Electoral surprises loom in 2012 with new districts

Next year, the first time since 1992 that legislative and congressional candidates will run in districts not drawn by politicians, there likely will be races in which more districts are competitive, local GOP fundraising efforts are hampered and organized labor may get heavily involved in Republican primaries.

The timing of the presidential primary – a stand-alone election currently set for February – will play a critical role in local races if it is consolidated with the state’s primary in June.

Those are some of the issues raised in a look-ahead to the 2012 elections jointly authored by GOP strategist Jim Brulte and Democratic consultant Garry South. Capitol Weekly reviewed a copy of their study which was released last month in Indian Wells at a gathering of the partners of California Strategies.

Brulte and South said that population shifts will result in the consolidation – or reduction — of districts in the San Francisco Bay area and increase in the number of Central Valley and Inland Empire seats, a view shared by other political scientists. A similar issue arose in 1992, in a court-ordered redrawing.

“Many members will be running in redrawn districts,” the study notes. “In 1992, then Assemblyman Brulte’s district was divided into five different Assembly districts and he ran in a new district almost 80 percent of which he had not represented before.”

Changes in law since the last redistricting may have dramatic impacts on the outcome of local races.

For example, with the open primary rules under Proposition 14 some of the Democrats’ closest allies, especially labor unions, likely will have an advantage.

“If labor does engage in a serious way, this will have very far-reaching ramifications for elections and for legislative decision-making,” they wrote.

“When the business community gets involved in a Democratic primary election, unions, trial lawyers and environmentalists mount a counter effort. As of today, there is no identifiable GOP funding operation to counter labor involvement in ‘GOP’ primaries.”

The fundraising outlook for Republicans in congressional districts is not so dire because the GOP controls the house and Republicans “should have at least financial parity if not an outright advantage.”

History, however, is on the side of the Democrats because the GOP “has not experienced a net pickup of legislative seats in a presidential election since 1984,” the report noted.
The timing of the presidential election also is a major factor next year.

If it is consolidated, which is likely, there will be a dramatically higher turnout for the state races and that is all but certain to affect the outcomes. For example, in June 2008 the presidential primary turnout was 57.7 percent, more than double the 28.2 percent turnout in the June legislative primary.

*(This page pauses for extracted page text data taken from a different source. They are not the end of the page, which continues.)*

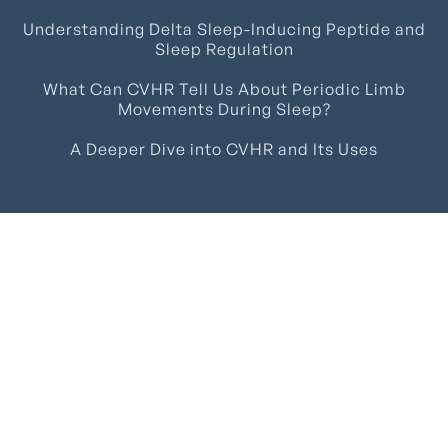
Understanding Delta Sleep-Inducing Peptide and
Sleep Regulation
What Can CVHR Tell Us About Periodic Limb
Movements During Sleep?
A Deeper Dive into CVHR and Its Uses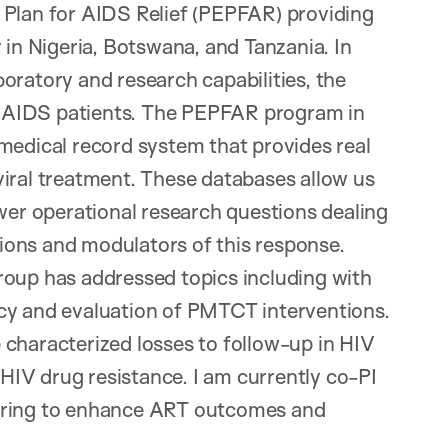
 Plan for AIDS Relief (PEPFAR) providing
 in Nigeria, Botswana, and Tanzania. In
aboratory and research capabilities, the
 AIDS patients. The PEPFAR program in
medical record system that provides real
viral treatment. These databases allow us
swer operational research questions dealing
ions and modulators of this response.
roup has addressed topics including with
cy and evaluation of PMTCT interventions.
 characterized losses to follow-up in HIV
IV drug resistance. I am currently co-PI
nitoring to enhance ART outcomes and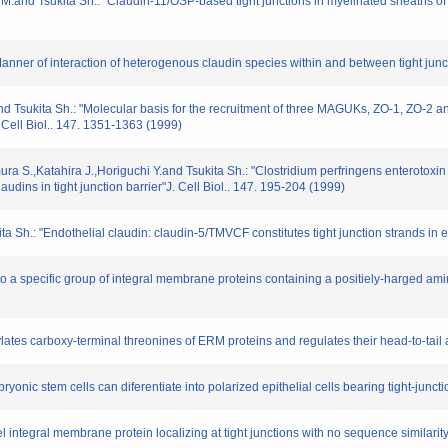
 M.and Tsukita Sh.: "Claudin-11/OSP-based tight junctions in myelinated sheaths of ol
anner of interaction of heterogenous claudin species within and between tight junct
d Tsukita Sh.: "Molecular basis for the recruitment of three MAGUKs, ZO-1, ZO-2 and 
 Cell Biol.. 147. 1351-1363 (1999)
a S.,Katahira J.,Horiguchi Y.and Tsukita Sh.: "Clostridium perfringens enterotoxin
audins in tight junction barrier"J. Cell Biol.. 147. 195-204 (1999)
a Sh.: "Endothelial claudin: claudin-5/TMVCF constitutes tight junction strands in e
 to a specific group of integral membrane proteins containing a positiely-harged am
ylates carboxy-terminal threonines of ERM proteins and regulates their head-to-tail
bryonic stem cells can diferentiate into polarized epithelial cells bearing tight-junc
el integral membrane protein localizing at tight junctions with no sequence similarit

A proposal to push the presidential primary back to June is publicly portrayed as a cost-saving device and a sensible way of opting out of long-standing efforts to push the primary ever forward on the calendar.

Presumably, it also could help Democrats maximize their numbers, which tend to improve with larger turnouts. Legislation containing moving the primary to June easily passed the Legislature on a bipartisan vote and is on the governor’s desk.

Although Republicans believe the new districts will be fairer than those drawn by politicians, “there is a huge potential downside risk for the GOP as well. If the Democratic Party’s consistently overwhelming financial advantage is not countered at the local level, it is possible that Democrats (will) obtain a two-thirds majority in one or both house of the Legislature in 2012.”

The two-thirds majority is critical in the Capitol, because two-thirds majorities are necessary to raise taxes. Democrats control both houses of the Legislature but are shy of the two-thirds majority.

New districts drawn by the voter-approved independent redistricting commission are scheduled to be in effect next year. The new districts will replace those currently in use that were approved as part of an agreement a decade ago between Democrats and Republicans in the Legislature, whose leaders endorsed the maps to protect incumbents. Brulte, one of the authors of the new analysis, was the leading GOP player in negotiating that agreement.

The demographics have under gone dramatic changes in California. The Latino populations of half of California’s counties increased between 40 percent and 100 percent during the 2000-2010 decade, and all of California counties gained Latinos except one – tiny Alpine County in the Sierra.

For Republicans, that growth and the shifts in populations mean that it may get increasingly difficult to find safe seats.

“You begin to realize that there is really no place to go in California to make lilly-white Republican seats,” South said in a separate interview.

Traditionally, redistricting has been one of the most bitterly partisan activities in the Capitol. Both major political parties have fought efforts to curtail their redistricting authority, although a number of good-government groups have long urged independent map drawing.

Under the law, districts must be redrawn every 10 years to reflect population changes. Until recently those districts were drawn by the Legislature, controlled by Democrats. Voters approved an independent commission to draw legislative districts, and last November they approved expanding that commission’s role to include California’s 53 congressional districts.